Regia di Miroslav Terzic vedi scheda film
All'inizio degli anni Novanta, prima che la ex Jugoslavia deflagrasse in una indicibile lotta fratricida, in Serbia si verificarono molti casi di bambini rapiti e venduti a famiglie agiate. Lo schema era sempre lo stesso: la madre veniva sedata e, al suo risveglio dopo il parto, le veniva detto che il bambino era morto e, per questo, ne sconsigliavano la vista. Tra le tante donne che subirono quel martirio psicologico c'è anche Ana (Snezana Bogdanovic, eccellente), personaggio di finzione, mite sarta di Belgrado convintissima che suo figlio sia tutt'altro che morto. Suo marito nicchia, sua figlia non ne può più e le amiche la prendono per una delirante. Ma la verità, a poco a poco, verrà a galla.

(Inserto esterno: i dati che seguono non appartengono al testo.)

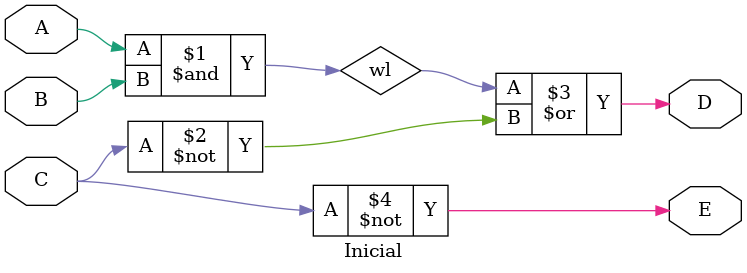
<source format=v>
`timescale 1ns / 1ps
module Inicial(
    input A,
    input B,
    input C,
    output D,
    output E
    );

	wire wl = A&B;
	assign D=wl|~C;
	assign E=~C;
	
endmodule

</source>
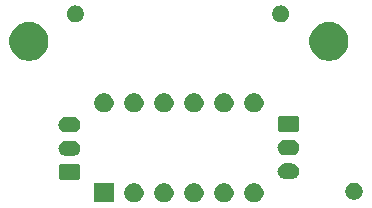
<source format=gts>
G04 #@! TF.GenerationSoftware,KiCad,Pcbnew,(5.1.6)-1*
G04 #@! TF.CreationDate,2021-03-27T23:13:27-04:00*
G04 #@! TF.ProjectId,tm3130-2481bs,746d3331-3330-42d3-9234-383162732e6b,rev?*
G04 #@! TF.SameCoordinates,Original*
G04 #@! TF.FileFunction,Soldermask,Top*
G04 #@! TF.FilePolarity,Negative*
%FSLAX46Y46*%
G04 Gerber Fmt 4.6, Leading zero omitted, Abs format (unit mm)*
G04 Created by KiCad (PCBNEW (5.1.6)-1) date 2021-03-27 23:13:27*
%MOMM*%
%LPD*%
G01*
G04 APERTURE LIST*
%ADD10C,0.100000*%
G04 APERTURE END LIST*
D10*
G36*
X141969142Y-56368242D02*
G01*
X142117101Y-56429529D01*
X142250255Y-56518499D01*
X142363501Y-56631745D01*
X142452471Y-56764899D01*
X142513758Y-56912858D01*
X142545000Y-57069925D01*
X142545000Y-57230075D01*
X142513758Y-57387142D01*
X142452471Y-57535101D01*
X142363501Y-57668255D01*
X142250255Y-57781501D01*
X142117101Y-57870471D01*
X141969142Y-57931758D01*
X141812075Y-57963000D01*
X141651925Y-57963000D01*
X141494858Y-57931758D01*
X141346899Y-57870471D01*
X141213745Y-57781501D01*
X141100499Y-57668255D01*
X141011529Y-57535101D01*
X140950242Y-57387142D01*
X140919000Y-57230075D01*
X140919000Y-57069925D01*
X140950242Y-56912858D01*
X141011529Y-56764899D01*
X141100499Y-56631745D01*
X141213745Y-56518499D01*
X141346899Y-56429529D01*
X141494858Y-56368242D01*
X141651925Y-56337000D01*
X141812075Y-56337000D01*
X141969142Y-56368242D01*
G37*
G36*
X136889142Y-56368242D02*
G01*
X137037101Y-56429529D01*
X137170255Y-56518499D01*
X137283501Y-56631745D01*
X137372471Y-56764899D01*
X137433758Y-56912858D01*
X137465000Y-57069925D01*
X137465000Y-57230075D01*
X137433758Y-57387142D01*
X137372471Y-57535101D01*
X137283501Y-57668255D01*
X137170255Y-57781501D01*
X137037101Y-57870471D01*
X136889142Y-57931758D01*
X136732075Y-57963000D01*
X136571925Y-57963000D01*
X136414858Y-57931758D01*
X136266899Y-57870471D01*
X136133745Y-57781501D01*
X136020499Y-57668255D01*
X135931529Y-57535101D01*
X135870242Y-57387142D01*
X135839000Y-57230075D01*
X135839000Y-57069925D01*
X135870242Y-56912858D01*
X135931529Y-56764899D01*
X136020499Y-56631745D01*
X136133745Y-56518499D01*
X136266899Y-56429529D01*
X136414858Y-56368242D01*
X136571925Y-56337000D01*
X136732075Y-56337000D01*
X136889142Y-56368242D01*
G37*
G36*
X134349142Y-56368242D02*
G01*
X134497101Y-56429529D01*
X134630255Y-56518499D01*
X134743501Y-56631745D01*
X134832471Y-56764899D01*
X134893758Y-56912858D01*
X134925000Y-57069925D01*
X134925000Y-57230075D01*
X134893758Y-57387142D01*
X134832471Y-57535101D01*
X134743501Y-57668255D01*
X134630255Y-57781501D01*
X134497101Y-57870471D01*
X134349142Y-57931758D01*
X134192075Y-57963000D01*
X134031925Y-57963000D01*
X133874858Y-57931758D01*
X133726899Y-57870471D01*
X133593745Y-57781501D01*
X133480499Y-57668255D01*
X133391529Y-57535101D01*
X133330242Y-57387142D01*
X133299000Y-57230075D01*
X133299000Y-57069925D01*
X133330242Y-56912858D01*
X133391529Y-56764899D01*
X133480499Y-56631745D01*
X133593745Y-56518499D01*
X133726899Y-56429529D01*
X133874858Y-56368242D01*
X134031925Y-56337000D01*
X134192075Y-56337000D01*
X134349142Y-56368242D01*
G37*
G36*
X131809142Y-56368242D02*
G01*
X131957101Y-56429529D01*
X132090255Y-56518499D01*
X132203501Y-56631745D01*
X132292471Y-56764899D01*
X132353758Y-56912858D01*
X132385000Y-57069925D01*
X132385000Y-57230075D01*
X132353758Y-57387142D01*
X132292471Y-57535101D01*
X132203501Y-57668255D01*
X132090255Y-57781501D01*
X131957101Y-57870471D01*
X131809142Y-57931758D01*
X131652075Y-57963000D01*
X131491925Y-57963000D01*
X131334858Y-57931758D01*
X131186899Y-57870471D01*
X131053745Y-57781501D01*
X130940499Y-57668255D01*
X130851529Y-57535101D01*
X130790242Y-57387142D01*
X130759000Y-57230075D01*
X130759000Y-57069925D01*
X130790242Y-56912858D01*
X130851529Y-56764899D01*
X130940499Y-56631745D01*
X131053745Y-56518499D01*
X131186899Y-56429529D01*
X131334858Y-56368242D01*
X131491925Y-56337000D01*
X131652075Y-56337000D01*
X131809142Y-56368242D01*
G37*
G36*
X129845000Y-57963000D02*
G01*
X128219000Y-57963000D01*
X128219000Y-56337000D01*
X129845000Y-56337000D01*
X129845000Y-57963000D01*
G37*
G36*
X139429142Y-56368242D02*
G01*
X139577101Y-56429529D01*
X139710255Y-56518499D01*
X139823501Y-56631745D01*
X139912471Y-56764899D01*
X139973758Y-56912858D01*
X140005000Y-57069925D01*
X140005000Y-57230075D01*
X139973758Y-57387142D01*
X139912471Y-57535101D01*
X139823501Y-57668255D01*
X139710255Y-57781501D01*
X139577101Y-57870471D01*
X139429142Y-57931758D01*
X139272075Y-57963000D01*
X139111925Y-57963000D01*
X138954858Y-57931758D01*
X138806899Y-57870471D01*
X138673745Y-57781501D01*
X138560499Y-57668255D01*
X138471529Y-57535101D01*
X138410242Y-57387142D01*
X138379000Y-57230075D01*
X138379000Y-57069925D01*
X138410242Y-56912858D01*
X138471529Y-56764899D01*
X138560499Y-56631745D01*
X138673745Y-56518499D01*
X138806899Y-56429529D01*
X138954858Y-56368242D01*
X139111925Y-56337000D01*
X139272075Y-56337000D01*
X139429142Y-56368242D01*
G37*
G36*
X150341246Y-56289912D02*
G01*
X150411183Y-56303823D01*
X150465759Y-56326429D01*
X150542942Y-56358399D01*
X150661522Y-56437632D01*
X150762368Y-56538478D01*
X150841601Y-56657058D01*
X150896177Y-56788818D01*
X150920851Y-56912858D01*
X150924000Y-56928692D01*
X150924000Y-57071308D01*
X150896177Y-57211183D01*
X150873571Y-57265759D01*
X150841601Y-57342942D01*
X150762368Y-57461522D01*
X150661522Y-57562368D01*
X150542942Y-57641601D01*
X150478588Y-57668257D01*
X150411183Y-57696177D01*
X150341246Y-57710088D01*
X150271309Y-57724000D01*
X150128691Y-57724000D01*
X150058754Y-57710088D01*
X149988817Y-57696177D01*
X149921412Y-57668257D01*
X149857058Y-57641601D01*
X149738478Y-57562368D01*
X149637632Y-57461522D01*
X149558399Y-57342942D01*
X149526429Y-57265759D01*
X149503823Y-57211183D01*
X149476000Y-57071308D01*
X149476000Y-56928692D01*
X149479150Y-56912858D01*
X149503823Y-56788818D01*
X149558399Y-56657058D01*
X149637632Y-56538478D01*
X149738478Y-56437632D01*
X149857058Y-56358399D01*
X149934241Y-56326429D01*
X149988817Y-56303823D01*
X150058754Y-56289912D01*
X150128691Y-56276000D01*
X150271309Y-56276000D01*
X150341246Y-56289912D01*
G37*
G36*
X126877242Y-54725404D02*
G01*
X126914337Y-54736657D01*
X126948515Y-54754925D01*
X126978481Y-54779519D01*
X127003075Y-54809485D01*
X127021343Y-54843663D01*
X127032596Y-54880758D01*
X127037000Y-54925474D01*
X127037000Y-55818526D01*
X127032596Y-55863242D01*
X127021343Y-55900337D01*
X127003075Y-55934515D01*
X126978481Y-55964481D01*
X126948515Y-55989075D01*
X126914337Y-56007343D01*
X126877242Y-56018596D01*
X126832526Y-56023000D01*
X125389474Y-56023000D01*
X125344758Y-56018596D01*
X125307663Y-56007343D01*
X125273485Y-55989075D01*
X125243519Y-55964481D01*
X125218925Y-55934515D01*
X125200657Y-55900337D01*
X125189404Y-55863242D01*
X125185000Y-55818526D01*
X125185000Y-54925474D01*
X125189404Y-54880758D01*
X125200657Y-54843663D01*
X125218925Y-54809485D01*
X125243519Y-54779519D01*
X125273485Y-54754925D01*
X125307663Y-54736657D01*
X125344758Y-54725404D01*
X125389474Y-54721000D01*
X126832526Y-54721000D01*
X126877242Y-54725404D01*
G37*
G36*
X144991855Y-54660140D02*
G01*
X145055618Y-54666420D01*
X145146404Y-54693960D01*
X145178336Y-54703646D01*
X145291425Y-54764094D01*
X145390554Y-54845446D01*
X145471906Y-54944575D01*
X145532354Y-55057664D01*
X145532355Y-55057668D01*
X145569580Y-55180382D01*
X145582149Y-55308000D01*
X145569580Y-55435618D01*
X145542040Y-55526404D01*
X145532354Y-55558336D01*
X145471906Y-55671425D01*
X145390554Y-55770554D01*
X145291425Y-55851906D01*
X145178336Y-55912354D01*
X145146404Y-55922040D01*
X145055618Y-55949580D01*
X144991855Y-55955860D01*
X144959974Y-55959000D01*
X144346026Y-55959000D01*
X144314145Y-55955860D01*
X144250382Y-55949580D01*
X144159596Y-55922040D01*
X144127664Y-55912354D01*
X144014575Y-55851906D01*
X143915446Y-55770554D01*
X143834094Y-55671425D01*
X143773646Y-55558336D01*
X143763960Y-55526404D01*
X143736420Y-55435618D01*
X143723851Y-55308000D01*
X143736420Y-55180382D01*
X143773645Y-55057668D01*
X143773646Y-55057664D01*
X143834094Y-54944575D01*
X143915446Y-54845446D01*
X144014575Y-54764094D01*
X144127664Y-54703646D01*
X144159596Y-54693960D01*
X144250382Y-54666420D01*
X144314145Y-54660140D01*
X144346026Y-54657000D01*
X144959974Y-54657000D01*
X144991855Y-54660140D01*
G37*
G36*
X126449855Y-52724140D02*
G01*
X126513618Y-52730420D01*
X126604404Y-52757960D01*
X126636336Y-52767646D01*
X126749425Y-52828094D01*
X126848554Y-52909446D01*
X126929906Y-53008575D01*
X126990354Y-53121664D01*
X126990355Y-53121668D01*
X127027580Y-53244382D01*
X127040149Y-53372000D01*
X127027580Y-53499618D01*
X127009769Y-53558332D01*
X126990354Y-53622336D01*
X126929906Y-53735425D01*
X126848554Y-53834554D01*
X126749425Y-53915906D01*
X126636336Y-53976354D01*
X126604404Y-53986040D01*
X126513618Y-54013580D01*
X126449855Y-54019860D01*
X126417974Y-54023000D01*
X125804026Y-54023000D01*
X125772145Y-54019860D01*
X125708382Y-54013580D01*
X125617596Y-53986040D01*
X125585664Y-53976354D01*
X125472575Y-53915906D01*
X125373446Y-53834554D01*
X125292094Y-53735425D01*
X125231646Y-53622336D01*
X125212231Y-53558332D01*
X125194420Y-53499618D01*
X125181851Y-53372000D01*
X125194420Y-53244382D01*
X125231645Y-53121668D01*
X125231646Y-53121664D01*
X125292094Y-53008575D01*
X125373446Y-52909446D01*
X125472575Y-52828094D01*
X125585664Y-52767646D01*
X125617596Y-52757960D01*
X125708382Y-52730420D01*
X125772145Y-52724140D01*
X125804026Y-52721000D01*
X126417974Y-52721000D01*
X126449855Y-52724140D01*
G37*
G36*
X144991855Y-52660140D02*
G01*
X145055618Y-52666420D01*
X145146404Y-52693960D01*
X145178336Y-52703646D01*
X145291425Y-52764094D01*
X145390554Y-52845446D01*
X145471906Y-52944575D01*
X145532354Y-53057664D01*
X145532355Y-53057668D01*
X145569580Y-53180382D01*
X145582149Y-53308000D01*
X145569580Y-53435618D01*
X145550166Y-53499616D01*
X145532354Y-53558336D01*
X145471906Y-53671425D01*
X145390554Y-53770554D01*
X145291425Y-53851906D01*
X145178336Y-53912354D01*
X145166626Y-53915906D01*
X145055618Y-53949580D01*
X144991855Y-53955860D01*
X144959974Y-53959000D01*
X144346026Y-53959000D01*
X144314145Y-53955860D01*
X144250382Y-53949580D01*
X144139374Y-53915906D01*
X144127664Y-53912354D01*
X144014575Y-53851906D01*
X143915446Y-53770554D01*
X143834094Y-53671425D01*
X143773646Y-53558336D01*
X143755834Y-53499616D01*
X143736420Y-53435618D01*
X143723851Y-53308000D01*
X143736420Y-53180382D01*
X143773645Y-53057668D01*
X143773646Y-53057664D01*
X143834094Y-52944575D01*
X143915446Y-52845446D01*
X144014575Y-52764094D01*
X144127664Y-52703646D01*
X144159596Y-52693960D01*
X144250382Y-52666420D01*
X144314145Y-52660140D01*
X144346026Y-52657000D01*
X144959974Y-52657000D01*
X144991855Y-52660140D01*
G37*
G36*
X126449855Y-50724140D02*
G01*
X126513618Y-50730420D01*
X126563280Y-50745485D01*
X126636336Y-50767646D01*
X126749425Y-50828094D01*
X126848554Y-50909446D01*
X126929906Y-51008575D01*
X126990354Y-51121664D01*
X126990355Y-51121668D01*
X127027580Y-51244382D01*
X127040149Y-51372000D01*
X127027580Y-51499618D01*
X127000040Y-51590404D01*
X126990354Y-51622336D01*
X126929906Y-51735425D01*
X126848554Y-51834554D01*
X126749425Y-51915906D01*
X126636336Y-51976354D01*
X126604404Y-51986040D01*
X126513618Y-52013580D01*
X126449855Y-52019860D01*
X126417974Y-52023000D01*
X125804026Y-52023000D01*
X125772145Y-52019860D01*
X125708382Y-52013580D01*
X125617596Y-51986040D01*
X125585664Y-51976354D01*
X125472575Y-51915906D01*
X125373446Y-51834554D01*
X125292094Y-51735425D01*
X125231646Y-51622336D01*
X125221960Y-51590404D01*
X125194420Y-51499618D01*
X125181851Y-51372000D01*
X125194420Y-51244382D01*
X125231645Y-51121668D01*
X125231646Y-51121664D01*
X125292094Y-51008575D01*
X125373446Y-50909446D01*
X125472575Y-50828094D01*
X125585664Y-50767646D01*
X125658720Y-50745485D01*
X125708382Y-50730420D01*
X125772145Y-50724140D01*
X125804026Y-50721000D01*
X126417974Y-50721000D01*
X126449855Y-50724140D01*
G37*
G36*
X145419242Y-50661404D02*
G01*
X145456337Y-50672657D01*
X145490515Y-50690925D01*
X145520481Y-50715519D01*
X145545075Y-50745485D01*
X145563343Y-50779663D01*
X145574596Y-50816758D01*
X145579000Y-50861474D01*
X145579000Y-51754526D01*
X145574596Y-51799242D01*
X145563343Y-51836337D01*
X145545075Y-51870515D01*
X145520481Y-51900481D01*
X145490515Y-51925075D01*
X145456337Y-51943343D01*
X145419242Y-51954596D01*
X145374526Y-51959000D01*
X143931474Y-51959000D01*
X143886758Y-51954596D01*
X143849663Y-51943343D01*
X143815485Y-51925075D01*
X143785519Y-51900481D01*
X143760925Y-51870515D01*
X143742657Y-51836337D01*
X143731404Y-51799242D01*
X143727000Y-51754526D01*
X143727000Y-50861474D01*
X143731404Y-50816758D01*
X143742657Y-50779663D01*
X143760925Y-50745485D01*
X143785519Y-50715519D01*
X143815485Y-50690925D01*
X143849663Y-50672657D01*
X143886758Y-50661404D01*
X143931474Y-50657000D01*
X145374526Y-50657000D01*
X145419242Y-50661404D01*
G37*
G36*
X136889142Y-48748242D02*
G01*
X137037101Y-48809529D01*
X137170255Y-48898499D01*
X137283501Y-49011745D01*
X137372471Y-49144899D01*
X137433758Y-49292858D01*
X137465000Y-49449925D01*
X137465000Y-49610075D01*
X137433758Y-49767142D01*
X137372471Y-49915101D01*
X137283501Y-50048255D01*
X137170255Y-50161501D01*
X137037101Y-50250471D01*
X136889142Y-50311758D01*
X136732075Y-50343000D01*
X136571925Y-50343000D01*
X136414858Y-50311758D01*
X136266899Y-50250471D01*
X136133745Y-50161501D01*
X136020499Y-50048255D01*
X135931529Y-49915101D01*
X135870242Y-49767142D01*
X135839000Y-49610075D01*
X135839000Y-49449925D01*
X135870242Y-49292858D01*
X135931529Y-49144899D01*
X136020499Y-49011745D01*
X136133745Y-48898499D01*
X136266899Y-48809529D01*
X136414858Y-48748242D01*
X136571925Y-48717000D01*
X136732075Y-48717000D01*
X136889142Y-48748242D01*
G37*
G36*
X139429142Y-48748242D02*
G01*
X139577101Y-48809529D01*
X139710255Y-48898499D01*
X139823501Y-49011745D01*
X139912471Y-49144899D01*
X139973758Y-49292858D01*
X140005000Y-49449925D01*
X140005000Y-49610075D01*
X139973758Y-49767142D01*
X139912471Y-49915101D01*
X139823501Y-50048255D01*
X139710255Y-50161501D01*
X139577101Y-50250471D01*
X139429142Y-50311758D01*
X139272075Y-50343000D01*
X139111925Y-50343000D01*
X138954858Y-50311758D01*
X138806899Y-50250471D01*
X138673745Y-50161501D01*
X138560499Y-50048255D01*
X138471529Y-49915101D01*
X138410242Y-49767142D01*
X138379000Y-49610075D01*
X138379000Y-49449925D01*
X138410242Y-49292858D01*
X138471529Y-49144899D01*
X138560499Y-49011745D01*
X138673745Y-48898499D01*
X138806899Y-48809529D01*
X138954858Y-48748242D01*
X139111925Y-48717000D01*
X139272075Y-48717000D01*
X139429142Y-48748242D01*
G37*
G36*
X134349142Y-48748242D02*
G01*
X134497101Y-48809529D01*
X134630255Y-48898499D01*
X134743501Y-49011745D01*
X134832471Y-49144899D01*
X134893758Y-49292858D01*
X134925000Y-49449925D01*
X134925000Y-49610075D01*
X134893758Y-49767142D01*
X134832471Y-49915101D01*
X134743501Y-50048255D01*
X134630255Y-50161501D01*
X134497101Y-50250471D01*
X134349142Y-50311758D01*
X134192075Y-50343000D01*
X134031925Y-50343000D01*
X133874858Y-50311758D01*
X133726899Y-50250471D01*
X133593745Y-50161501D01*
X133480499Y-50048255D01*
X133391529Y-49915101D01*
X133330242Y-49767142D01*
X133299000Y-49610075D01*
X133299000Y-49449925D01*
X133330242Y-49292858D01*
X133391529Y-49144899D01*
X133480499Y-49011745D01*
X133593745Y-48898499D01*
X133726899Y-48809529D01*
X133874858Y-48748242D01*
X134031925Y-48717000D01*
X134192075Y-48717000D01*
X134349142Y-48748242D01*
G37*
G36*
X131809142Y-48748242D02*
G01*
X131957101Y-48809529D01*
X132090255Y-48898499D01*
X132203501Y-49011745D01*
X132292471Y-49144899D01*
X132353758Y-49292858D01*
X132385000Y-49449925D01*
X132385000Y-49610075D01*
X132353758Y-49767142D01*
X132292471Y-49915101D01*
X132203501Y-50048255D01*
X132090255Y-50161501D01*
X131957101Y-50250471D01*
X131809142Y-50311758D01*
X131652075Y-50343000D01*
X131491925Y-50343000D01*
X131334858Y-50311758D01*
X131186899Y-50250471D01*
X131053745Y-50161501D01*
X130940499Y-50048255D01*
X130851529Y-49915101D01*
X130790242Y-49767142D01*
X130759000Y-49610075D01*
X130759000Y-49449925D01*
X130790242Y-49292858D01*
X130851529Y-49144899D01*
X130940499Y-49011745D01*
X131053745Y-48898499D01*
X131186899Y-48809529D01*
X131334858Y-48748242D01*
X131491925Y-48717000D01*
X131652075Y-48717000D01*
X131809142Y-48748242D01*
G37*
G36*
X129269142Y-48748242D02*
G01*
X129417101Y-48809529D01*
X129550255Y-48898499D01*
X129663501Y-49011745D01*
X129752471Y-49144899D01*
X129813758Y-49292858D01*
X129845000Y-49449925D01*
X129845000Y-49610075D01*
X129813758Y-49767142D01*
X129752471Y-49915101D01*
X129663501Y-50048255D01*
X129550255Y-50161501D01*
X129417101Y-50250471D01*
X129269142Y-50311758D01*
X129112075Y-50343000D01*
X128951925Y-50343000D01*
X128794858Y-50311758D01*
X128646899Y-50250471D01*
X128513745Y-50161501D01*
X128400499Y-50048255D01*
X128311529Y-49915101D01*
X128250242Y-49767142D01*
X128219000Y-49610075D01*
X128219000Y-49449925D01*
X128250242Y-49292858D01*
X128311529Y-49144899D01*
X128400499Y-49011745D01*
X128513745Y-48898499D01*
X128646899Y-48809529D01*
X128794858Y-48748242D01*
X128951925Y-48717000D01*
X129112075Y-48717000D01*
X129269142Y-48748242D01*
G37*
G36*
X141969142Y-48748242D02*
G01*
X142117101Y-48809529D01*
X142250255Y-48898499D01*
X142363501Y-49011745D01*
X142452471Y-49144899D01*
X142513758Y-49292858D01*
X142545000Y-49449925D01*
X142545000Y-49610075D01*
X142513758Y-49767142D01*
X142452471Y-49915101D01*
X142363501Y-50048255D01*
X142250255Y-50161501D01*
X142117101Y-50250471D01*
X141969142Y-50311758D01*
X141812075Y-50343000D01*
X141651925Y-50343000D01*
X141494858Y-50311758D01*
X141346899Y-50250471D01*
X141213745Y-50161501D01*
X141100499Y-50048255D01*
X141011529Y-49915101D01*
X140950242Y-49767142D01*
X140919000Y-49610075D01*
X140919000Y-49449925D01*
X140950242Y-49292858D01*
X141011529Y-49144899D01*
X141100499Y-49011745D01*
X141213745Y-48898499D01*
X141346899Y-48809529D01*
X141494858Y-48748242D01*
X141651925Y-48717000D01*
X141812075Y-48717000D01*
X141969142Y-48748242D01*
G37*
G36*
X148457256Y-42714298D02*
G01*
X148563579Y-42735447D01*
X148864042Y-42859903D01*
X149134451Y-43040585D01*
X149364415Y-43270549D01*
X149545097Y-43540958D01*
X149669553Y-43841421D01*
X149733000Y-44160391D01*
X149733000Y-44485609D01*
X149669553Y-44804579D01*
X149545097Y-45105042D01*
X149364415Y-45375451D01*
X149134451Y-45605415D01*
X148864042Y-45786097D01*
X148563579Y-45910553D01*
X148457256Y-45931702D01*
X148244611Y-45974000D01*
X147919389Y-45974000D01*
X147706744Y-45931702D01*
X147600421Y-45910553D01*
X147299958Y-45786097D01*
X147029549Y-45605415D01*
X146799585Y-45375451D01*
X146618903Y-45105042D01*
X146494447Y-44804579D01*
X146431000Y-44485609D01*
X146431000Y-44160391D01*
X146494447Y-43841421D01*
X146618903Y-43540958D01*
X146799585Y-43270549D01*
X147029549Y-43040585D01*
X147299958Y-42859903D01*
X147600421Y-42735447D01*
X147706744Y-42714298D01*
X147919389Y-42672000D01*
X148244611Y-42672000D01*
X148457256Y-42714298D01*
G37*
G36*
X123057256Y-42714298D02*
G01*
X123163579Y-42735447D01*
X123464042Y-42859903D01*
X123734451Y-43040585D01*
X123964415Y-43270549D01*
X124145097Y-43540958D01*
X124269553Y-43841421D01*
X124333000Y-44160391D01*
X124333000Y-44485609D01*
X124269553Y-44804579D01*
X124145097Y-45105042D01*
X123964415Y-45375451D01*
X123734451Y-45605415D01*
X123464042Y-45786097D01*
X123163579Y-45910553D01*
X123057256Y-45931702D01*
X122844611Y-45974000D01*
X122519389Y-45974000D01*
X122306744Y-45931702D01*
X122200421Y-45910553D01*
X121899958Y-45786097D01*
X121629549Y-45605415D01*
X121399585Y-45375451D01*
X121218903Y-45105042D01*
X121094447Y-44804579D01*
X121031000Y-44485609D01*
X121031000Y-44160391D01*
X121094447Y-43841421D01*
X121218903Y-43540958D01*
X121399585Y-43270549D01*
X121629549Y-43040585D01*
X121899958Y-42859903D01*
X122200421Y-42735447D01*
X122306744Y-42714298D01*
X122519389Y-42672000D01*
X122844611Y-42672000D01*
X123057256Y-42714298D01*
G37*
G36*
X126741246Y-41289912D02*
G01*
X126811183Y-41303823D01*
X126865759Y-41326429D01*
X126942942Y-41358399D01*
X127061522Y-41437632D01*
X127162368Y-41538478D01*
X127241601Y-41657058D01*
X127296177Y-41788818D01*
X127324000Y-41928691D01*
X127324000Y-42071309D01*
X127296177Y-42211182D01*
X127241601Y-42342942D01*
X127162368Y-42461522D01*
X127061522Y-42562368D01*
X126942942Y-42641601D01*
X126869551Y-42672000D01*
X126811183Y-42696177D01*
X126741246Y-42710088D01*
X126671309Y-42724000D01*
X126528691Y-42724000D01*
X126458755Y-42710089D01*
X126388817Y-42696177D01*
X126330449Y-42672000D01*
X126257058Y-42641601D01*
X126138478Y-42562368D01*
X126037632Y-42461522D01*
X125958399Y-42342942D01*
X125903823Y-42211182D01*
X125876000Y-42071309D01*
X125876000Y-41928691D01*
X125903823Y-41788818D01*
X125958399Y-41657058D01*
X126037632Y-41538478D01*
X126138478Y-41437632D01*
X126257058Y-41358399D01*
X126334241Y-41326429D01*
X126388817Y-41303823D01*
X126458754Y-41289912D01*
X126528691Y-41276000D01*
X126671309Y-41276000D01*
X126741246Y-41289912D01*
G37*
G36*
X144141246Y-41289912D02*
G01*
X144211183Y-41303823D01*
X144265759Y-41326429D01*
X144342942Y-41358399D01*
X144461522Y-41437632D01*
X144562368Y-41538478D01*
X144641601Y-41657058D01*
X144696177Y-41788818D01*
X144724000Y-41928691D01*
X144724000Y-42071309D01*
X144696177Y-42211182D01*
X144641601Y-42342942D01*
X144562368Y-42461522D01*
X144461522Y-42562368D01*
X144342942Y-42641601D01*
X144269551Y-42672000D01*
X144211183Y-42696177D01*
X144141246Y-42710088D01*
X144071309Y-42724000D01*
X143928691Y-42724000D01*
X143858755Y-42710089D01*
X143788817Y-42696177D01*
X143730449Y-42672000D01*
X143657058Y-42641601D01*
X143538478Y-42562368D01*
X143437632Y-42461522D01*
X143358399Y-42342942D01*
X143303823Y-42211182D01*
X143276000Y-42071309D01*
X143276000Y-41928691D01*
X143303823Y-41788818D01*
X143358399Y-41657058D01*
X143437632Y-41538478D01*
X143538478Y-41437632D01*
X143657058Y-41358399D01*
X143734241Y-41326429D01*
X143788817Y-41303823D01*
X143858754Y-41289912D01*
X143928691Y-41276000D01*
X144071309Y-41276000D01*
X144141246Y-41289912D01*
G37*
M02*

</source>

Partito anche da una ricerca personale, il regista Miroslav Terzic si appoggia a un soggetto scritto da Elma Tataragic, già autrice di Dio è donna e si chiama Petrunya, riuscendo a restituire impeccabilmente l'atmosfera omertosa che aleggia indistintamente tra istituzioni e rapporti privati e costruendo un dispositivo narrativo in crescendo, senza concedere nulla alla spettacolarizzazione, ma lavorando continuamente per sottrazione. Talmente per sottrazione che, a tratti, il film - parente alla lontana del capolavoro eastwoodiano Changeling - perde mordente. In Serbia, chiariscono i titoli di coda, "sono più di 500 le famiglie che stanno cercando di ritrovare i loro bambini".